14 Podemos repetir aquí la pregunta de Anne Phillips: “¿Qué – si es que hay algo – hace el cuerpo especial?” (Phillips 2013, 1) que la autora introduce como contexto de su indagación acerca del estatuto de los cuerpos humanos o partes de ellos en una economía de mercado. En el caso de los animales humanos lo especial del cuerpo es, y esto es casi evidente, que no existe el animal más allá de él y, por lo tanto, incluso suponiendo algún tipo de posible contrato que no incluya la coerción o la imposición, en el que el animal consienta la pérdida de todo o parte de su cuerpo – para crear un abrigo, por ejemplo – el daño a su cuerpo es el máximo daño que puede ejercerse a un animal.

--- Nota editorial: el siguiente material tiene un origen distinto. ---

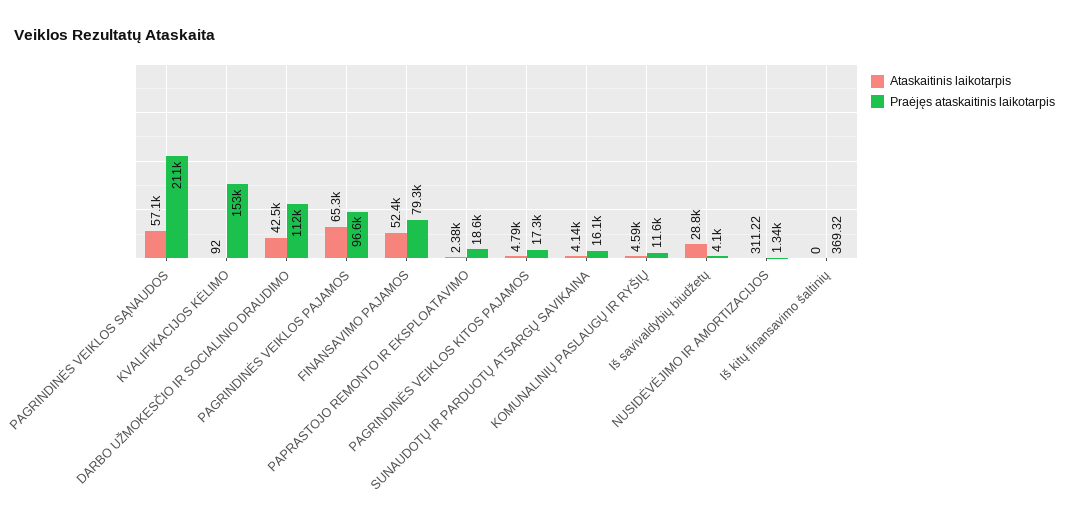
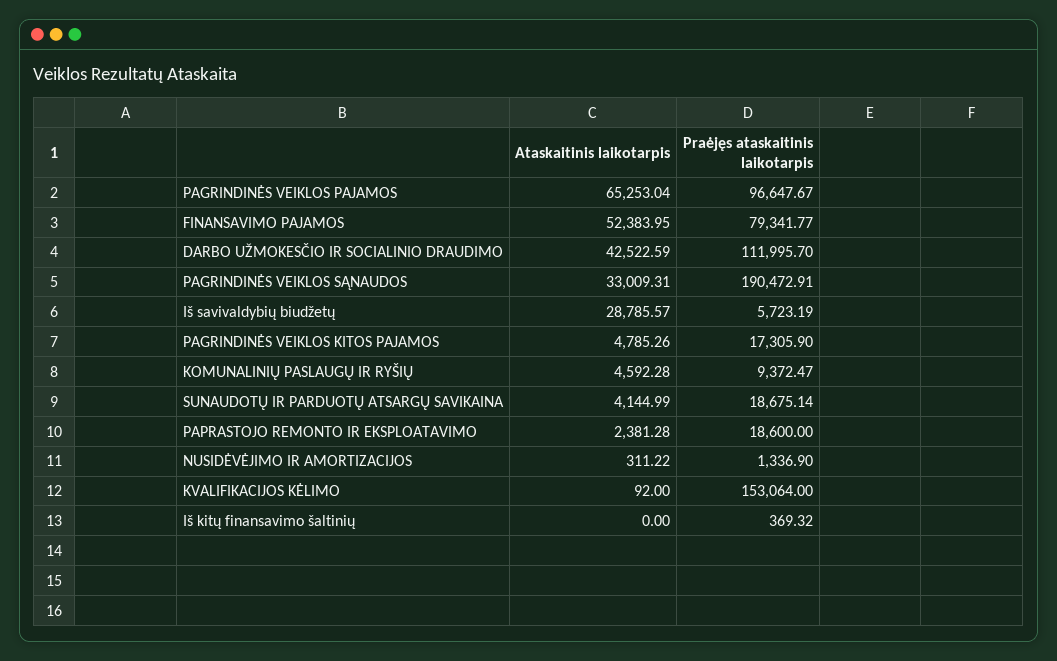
Ataskaitinis laikotarpis, PAGRINDINĖS VEIKLOS SĄNAUDOS: 57100 -> 33009.31
Praėjęs ataskaitinis laikotarpis, PAGRINDINĖS VEIKLOS SĄNAUDOS: 211000 -> 190472.91
Praėjęs ataskaitinis laikotarpis, SUNAUDOTŲ IR PARDUOTŲ ATSARGŲ SAVIKAINA: 16100 -> 18675.14
Praėjęs ataskaitinis laikotarpis, KOMUNALINIŲ PASLAUGŲ IR RYŠIŲ: 11600 -> 9372.47
Praėjęs ataskaitinis laikotarpis, Iš savivaldybių biudžetų: 4100 -> 5723.19

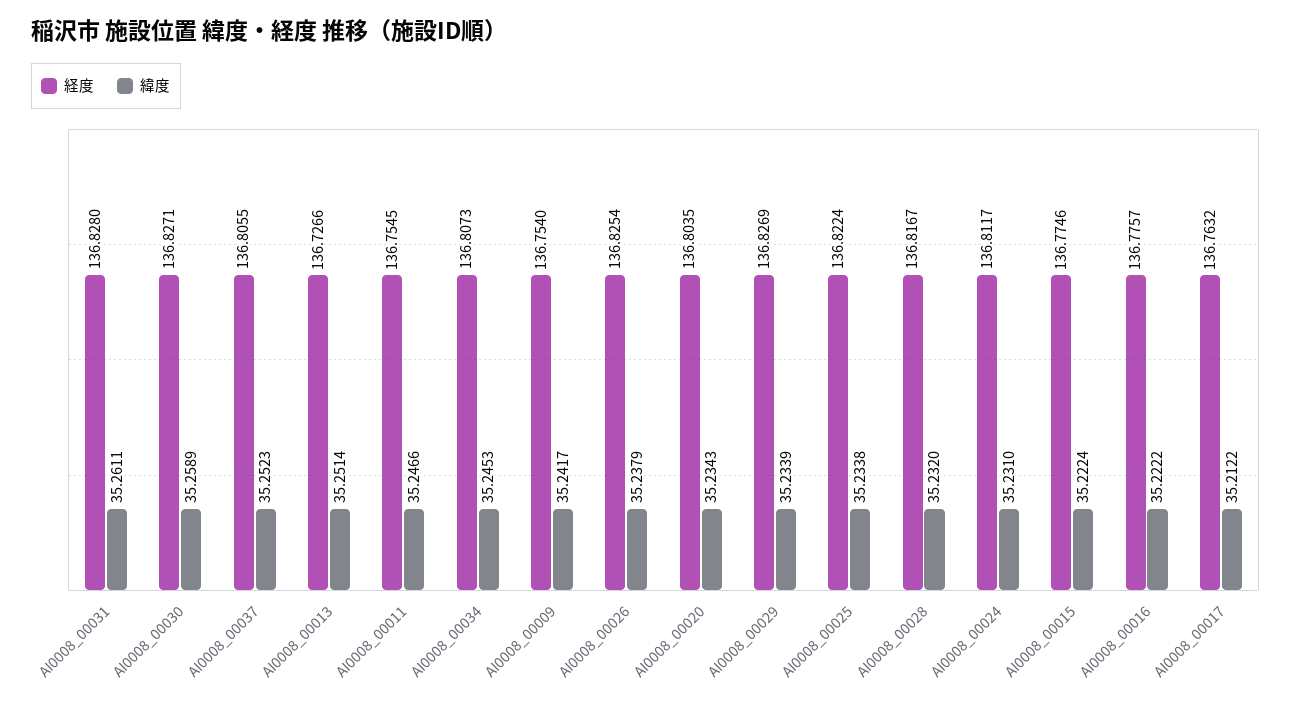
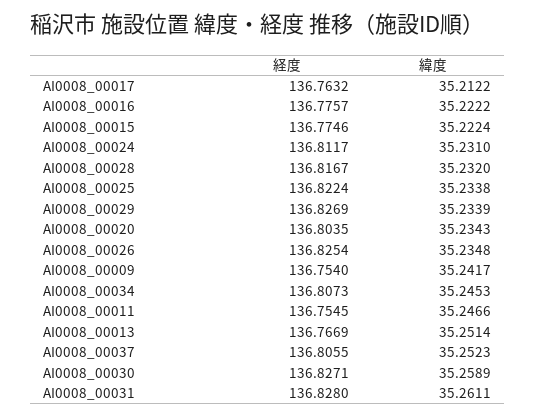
経度, AI0008_00013: 136.7266 -> 136.7669
緯度, AI0008_00026: 35.2379 -> 35.2348

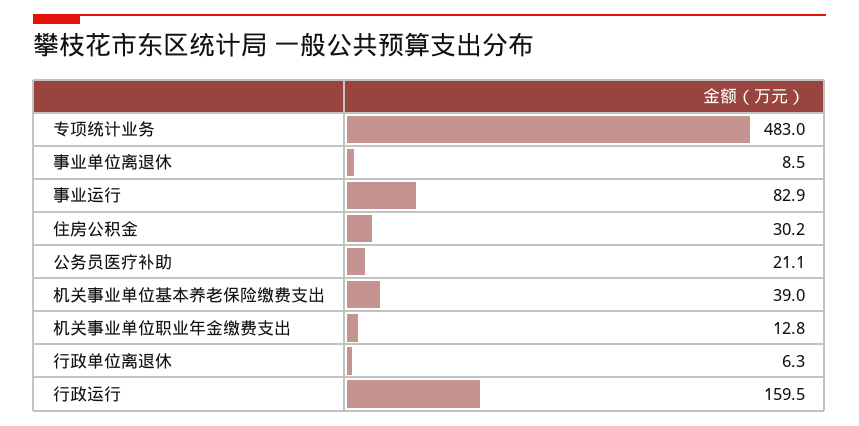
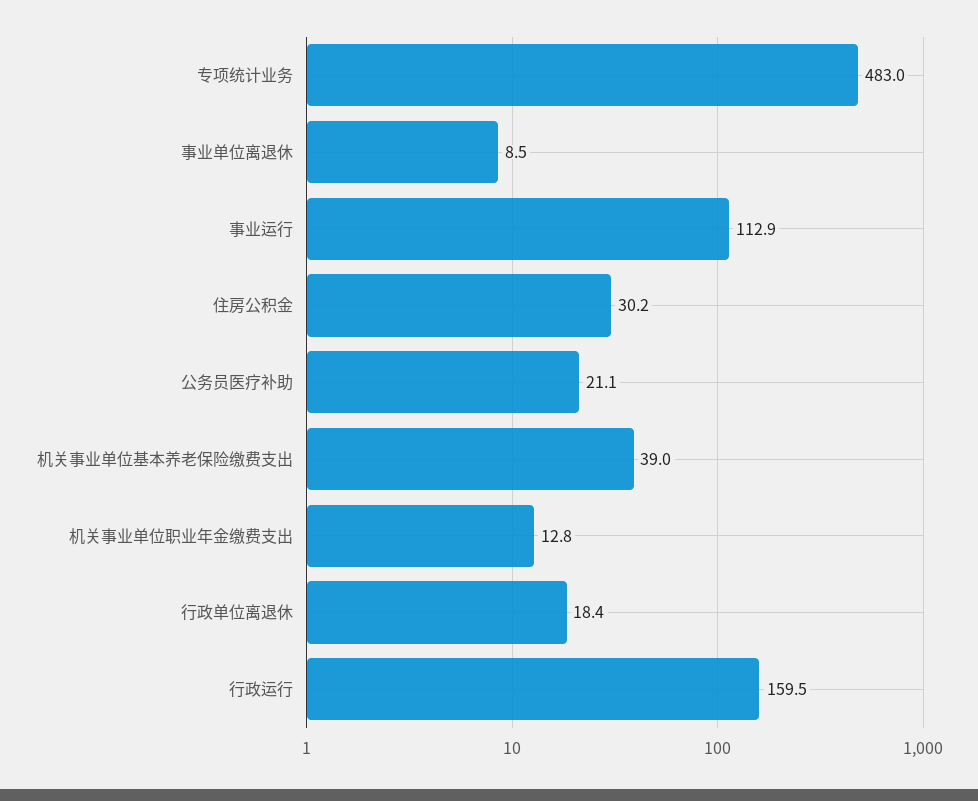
事业运行: 82.9 -> 112.9
行政单位离退休: 6.3 -> 18.4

15 La filosofía de Korsgaard no hace parte de la zoofilosofía. No obstante, sus procedimientos “descriptivos” oscilan entre la cesión de la “fuerza de la persona” y la personalización de los animales, lo cual forma un bucle en el que se neutralizan los animales. Esto es así puesto que, para lograr la paridad con los seres humanos, los animales deben quedar ya no a la mano, pero sí sostenidos solo en la lengua y protegidos por el vaciamiento – al menos metafísico – de los animales humanos. Entonces, lo que resulta clave de la filosofía de las creaturas no es la comunicación de una experiencia de lo animal sino de un camino en el que la filosofía renuncia a una imagen del ser humano – al hacerlo descubre la fuerza de su capacidad de nominación – o, mejor dicho, la somete a una confrontación de la que no podría salir como era antes: es una creatura de la tierra. Todo el periplo confirma que el animal no es un compañero sino aquel viviente que recibe nombres y destinos asociados a ese nombre.